If we compile this program with SAFECode and execute it:

We'll get the following error report:

=======+++++++    SAFECODE RUNTIME ALERT +++++++=======
= Error type                            : Load/Store Error
= Faulting pointer                      : 0x100100679
= Program counter                       : 0x100002493
= Fault PC Source                       : /Users/criswell/tmp/safecode/test/test.c:7
=
= Object allocated at PC                : 0x100002ad6
= Allocated in Source File              : /Users/criswell/tmp/safecode/test/test.c:17
= Object allocation sequence number     : 3
= Object start                          : 0x100100670
= Object length                         : 0x9

The first thing to note is the error type. SAFECode is reporting a load/store error, meaning that some memory access is trying to access a memory location that it should not. The second thing to note is the faulting pointer field (0x100100679) which tells us the pointer value that was invalid. SAFECode reports that the error occurred on line 7 of test.c; this is what we expect because that is the line in foo() that accesses out-of-bounds memory.
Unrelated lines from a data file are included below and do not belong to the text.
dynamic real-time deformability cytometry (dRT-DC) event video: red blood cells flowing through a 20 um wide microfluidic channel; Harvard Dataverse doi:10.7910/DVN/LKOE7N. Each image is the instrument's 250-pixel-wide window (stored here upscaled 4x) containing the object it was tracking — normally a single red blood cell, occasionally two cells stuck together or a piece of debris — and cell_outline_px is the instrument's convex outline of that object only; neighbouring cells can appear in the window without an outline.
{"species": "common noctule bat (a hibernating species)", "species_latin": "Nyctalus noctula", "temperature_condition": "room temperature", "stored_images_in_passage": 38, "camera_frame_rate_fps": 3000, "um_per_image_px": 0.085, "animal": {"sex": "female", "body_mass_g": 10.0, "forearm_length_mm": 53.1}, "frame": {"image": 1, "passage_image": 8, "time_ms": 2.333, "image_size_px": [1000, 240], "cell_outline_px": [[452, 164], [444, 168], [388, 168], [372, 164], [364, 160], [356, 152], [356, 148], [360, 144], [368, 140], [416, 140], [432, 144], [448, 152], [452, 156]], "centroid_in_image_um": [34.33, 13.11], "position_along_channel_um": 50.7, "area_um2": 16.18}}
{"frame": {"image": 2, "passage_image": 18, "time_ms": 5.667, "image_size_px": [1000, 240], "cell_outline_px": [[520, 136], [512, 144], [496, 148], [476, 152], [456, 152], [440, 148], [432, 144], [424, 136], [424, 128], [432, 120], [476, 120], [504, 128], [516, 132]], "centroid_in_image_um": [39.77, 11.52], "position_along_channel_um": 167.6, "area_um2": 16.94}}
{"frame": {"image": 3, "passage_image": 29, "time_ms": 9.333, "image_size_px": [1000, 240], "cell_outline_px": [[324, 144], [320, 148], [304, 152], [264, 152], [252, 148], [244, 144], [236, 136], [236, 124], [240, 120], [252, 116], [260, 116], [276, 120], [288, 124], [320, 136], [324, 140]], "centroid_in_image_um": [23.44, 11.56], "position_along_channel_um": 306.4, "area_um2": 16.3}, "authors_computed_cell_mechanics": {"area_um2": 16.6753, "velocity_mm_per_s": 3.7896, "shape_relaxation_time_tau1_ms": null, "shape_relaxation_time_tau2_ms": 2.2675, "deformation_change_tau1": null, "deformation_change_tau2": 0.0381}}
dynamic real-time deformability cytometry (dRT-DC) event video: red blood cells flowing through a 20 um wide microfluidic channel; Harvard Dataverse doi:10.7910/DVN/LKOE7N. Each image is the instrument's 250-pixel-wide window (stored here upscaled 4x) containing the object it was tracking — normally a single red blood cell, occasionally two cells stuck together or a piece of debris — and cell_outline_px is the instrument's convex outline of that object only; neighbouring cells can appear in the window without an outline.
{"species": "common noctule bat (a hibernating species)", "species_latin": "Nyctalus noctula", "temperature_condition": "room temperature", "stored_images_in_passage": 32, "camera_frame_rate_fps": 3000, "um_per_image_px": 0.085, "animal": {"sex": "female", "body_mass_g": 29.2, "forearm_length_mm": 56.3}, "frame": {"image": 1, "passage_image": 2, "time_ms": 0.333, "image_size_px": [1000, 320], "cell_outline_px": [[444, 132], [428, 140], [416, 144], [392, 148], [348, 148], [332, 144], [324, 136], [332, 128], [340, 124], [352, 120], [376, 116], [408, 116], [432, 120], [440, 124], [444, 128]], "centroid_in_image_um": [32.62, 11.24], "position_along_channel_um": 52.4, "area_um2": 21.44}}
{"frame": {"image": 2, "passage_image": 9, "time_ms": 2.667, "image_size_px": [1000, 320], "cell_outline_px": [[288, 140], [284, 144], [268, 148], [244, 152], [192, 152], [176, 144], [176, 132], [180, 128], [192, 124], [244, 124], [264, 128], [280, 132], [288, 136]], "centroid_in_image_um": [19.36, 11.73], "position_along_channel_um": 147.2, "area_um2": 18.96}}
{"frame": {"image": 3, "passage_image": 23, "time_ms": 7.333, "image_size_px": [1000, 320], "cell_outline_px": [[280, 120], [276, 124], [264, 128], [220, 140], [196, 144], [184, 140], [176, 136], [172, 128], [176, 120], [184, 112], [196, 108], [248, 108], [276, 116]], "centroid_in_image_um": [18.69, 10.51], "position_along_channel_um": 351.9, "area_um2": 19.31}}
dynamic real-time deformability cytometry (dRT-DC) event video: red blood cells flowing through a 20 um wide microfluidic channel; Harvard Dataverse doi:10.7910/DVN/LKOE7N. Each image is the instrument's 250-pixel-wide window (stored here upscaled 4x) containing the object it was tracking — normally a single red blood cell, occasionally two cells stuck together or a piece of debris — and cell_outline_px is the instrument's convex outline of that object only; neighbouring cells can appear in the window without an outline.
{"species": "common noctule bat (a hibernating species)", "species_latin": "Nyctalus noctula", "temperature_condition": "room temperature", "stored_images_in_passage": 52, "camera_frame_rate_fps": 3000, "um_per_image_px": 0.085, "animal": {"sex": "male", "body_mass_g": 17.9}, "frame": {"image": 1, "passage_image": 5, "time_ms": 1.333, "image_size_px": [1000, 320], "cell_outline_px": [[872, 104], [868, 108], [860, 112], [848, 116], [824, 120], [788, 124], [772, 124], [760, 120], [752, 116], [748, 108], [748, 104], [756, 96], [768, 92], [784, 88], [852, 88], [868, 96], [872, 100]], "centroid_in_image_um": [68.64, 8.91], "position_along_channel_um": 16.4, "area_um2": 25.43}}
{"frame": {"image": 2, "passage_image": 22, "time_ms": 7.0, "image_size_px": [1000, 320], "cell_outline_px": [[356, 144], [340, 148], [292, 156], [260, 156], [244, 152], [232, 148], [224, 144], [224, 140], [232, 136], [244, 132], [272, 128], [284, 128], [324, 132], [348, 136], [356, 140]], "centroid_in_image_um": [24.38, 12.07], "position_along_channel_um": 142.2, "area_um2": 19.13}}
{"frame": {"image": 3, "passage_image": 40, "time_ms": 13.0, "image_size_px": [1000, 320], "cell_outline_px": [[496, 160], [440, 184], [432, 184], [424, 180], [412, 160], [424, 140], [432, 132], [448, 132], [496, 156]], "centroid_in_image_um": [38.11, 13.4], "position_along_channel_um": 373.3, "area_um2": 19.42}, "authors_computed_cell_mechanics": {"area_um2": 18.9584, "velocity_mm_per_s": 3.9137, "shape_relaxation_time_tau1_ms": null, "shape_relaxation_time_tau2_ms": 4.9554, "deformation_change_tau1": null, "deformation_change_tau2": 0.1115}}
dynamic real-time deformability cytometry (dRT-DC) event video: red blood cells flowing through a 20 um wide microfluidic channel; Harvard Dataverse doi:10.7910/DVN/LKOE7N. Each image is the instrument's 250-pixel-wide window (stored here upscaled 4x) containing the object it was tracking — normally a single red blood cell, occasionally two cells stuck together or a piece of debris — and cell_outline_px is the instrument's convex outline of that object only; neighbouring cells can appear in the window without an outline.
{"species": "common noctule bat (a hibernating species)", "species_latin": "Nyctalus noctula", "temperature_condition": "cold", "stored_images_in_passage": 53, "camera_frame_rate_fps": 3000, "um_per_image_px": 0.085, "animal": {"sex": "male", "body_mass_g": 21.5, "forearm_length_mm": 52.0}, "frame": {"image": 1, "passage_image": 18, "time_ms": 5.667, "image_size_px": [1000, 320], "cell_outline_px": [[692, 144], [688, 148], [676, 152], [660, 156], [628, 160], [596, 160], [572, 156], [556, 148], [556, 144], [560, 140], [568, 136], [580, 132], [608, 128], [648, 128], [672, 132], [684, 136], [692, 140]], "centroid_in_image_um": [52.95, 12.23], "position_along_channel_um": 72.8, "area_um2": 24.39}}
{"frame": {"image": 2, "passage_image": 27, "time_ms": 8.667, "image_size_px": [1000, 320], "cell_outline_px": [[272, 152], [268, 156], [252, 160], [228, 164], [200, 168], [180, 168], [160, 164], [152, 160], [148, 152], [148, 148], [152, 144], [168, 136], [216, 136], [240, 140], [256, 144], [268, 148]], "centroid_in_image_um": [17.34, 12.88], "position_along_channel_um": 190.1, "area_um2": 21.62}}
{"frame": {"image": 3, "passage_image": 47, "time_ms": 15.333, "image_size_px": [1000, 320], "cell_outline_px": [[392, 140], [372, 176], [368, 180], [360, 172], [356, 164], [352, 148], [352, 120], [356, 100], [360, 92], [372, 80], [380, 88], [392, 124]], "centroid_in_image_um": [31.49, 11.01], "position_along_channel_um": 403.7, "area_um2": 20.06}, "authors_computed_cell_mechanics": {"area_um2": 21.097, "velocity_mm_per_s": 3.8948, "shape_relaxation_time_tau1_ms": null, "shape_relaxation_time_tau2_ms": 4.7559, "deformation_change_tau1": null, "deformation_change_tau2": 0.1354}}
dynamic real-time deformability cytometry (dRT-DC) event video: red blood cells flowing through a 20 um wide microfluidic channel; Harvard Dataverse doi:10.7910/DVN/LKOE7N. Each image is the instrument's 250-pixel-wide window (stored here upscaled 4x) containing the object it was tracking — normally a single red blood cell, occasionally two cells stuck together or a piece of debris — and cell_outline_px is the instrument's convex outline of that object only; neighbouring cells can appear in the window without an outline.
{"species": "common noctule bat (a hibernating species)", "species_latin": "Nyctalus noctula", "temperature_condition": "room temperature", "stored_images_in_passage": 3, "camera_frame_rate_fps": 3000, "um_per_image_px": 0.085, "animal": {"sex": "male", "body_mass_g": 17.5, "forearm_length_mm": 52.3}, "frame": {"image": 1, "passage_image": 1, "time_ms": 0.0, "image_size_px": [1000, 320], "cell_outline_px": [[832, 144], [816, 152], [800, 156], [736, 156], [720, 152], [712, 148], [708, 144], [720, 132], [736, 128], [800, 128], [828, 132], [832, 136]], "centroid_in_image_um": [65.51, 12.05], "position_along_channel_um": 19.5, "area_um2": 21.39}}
Now look at the "Object start" and "Object length" fields in the report:

= Object start                          :       0x100100670
= Object length                         :       0x9

Because this is a load/store error, SAFECode is telling us that a pointer started out within the bounds of the memory object starting at 0x100100670 with length 0x9 but that it went out of bounds to 0x100100679 and was subsequently dereferenced. SAFECode can do this using a technique called pointer rewriting; when a pointer goes out of bounds, SAFECode changes it to point to a reserved, unmapped region in the program's virtual address space. SAFECode tracks enough metadata about memory objects that if it ever detects a dereference of a rewritten pointer (like the example above), it can report the bounds of the original object from which the pointer came. Not only that, SAFECode can even tell us the source line information about the location at which the memory object was allocated:

= Allocated in Source File              : /Users/criswell/tmp/safecode/test/test.c:17

Finally, notice the allocation sequence number:

= Object allocation sequence number     :       3

A particular source line may be executed multiple times and allocate many objects. The sequence number above tells us that the memory object was the third memory object allocated at the allocation site in main(). This information could be used, for example, to set a breakpoint at the memory allocation site that doesn't trigger until the memory object experiencing the error is actually allocated.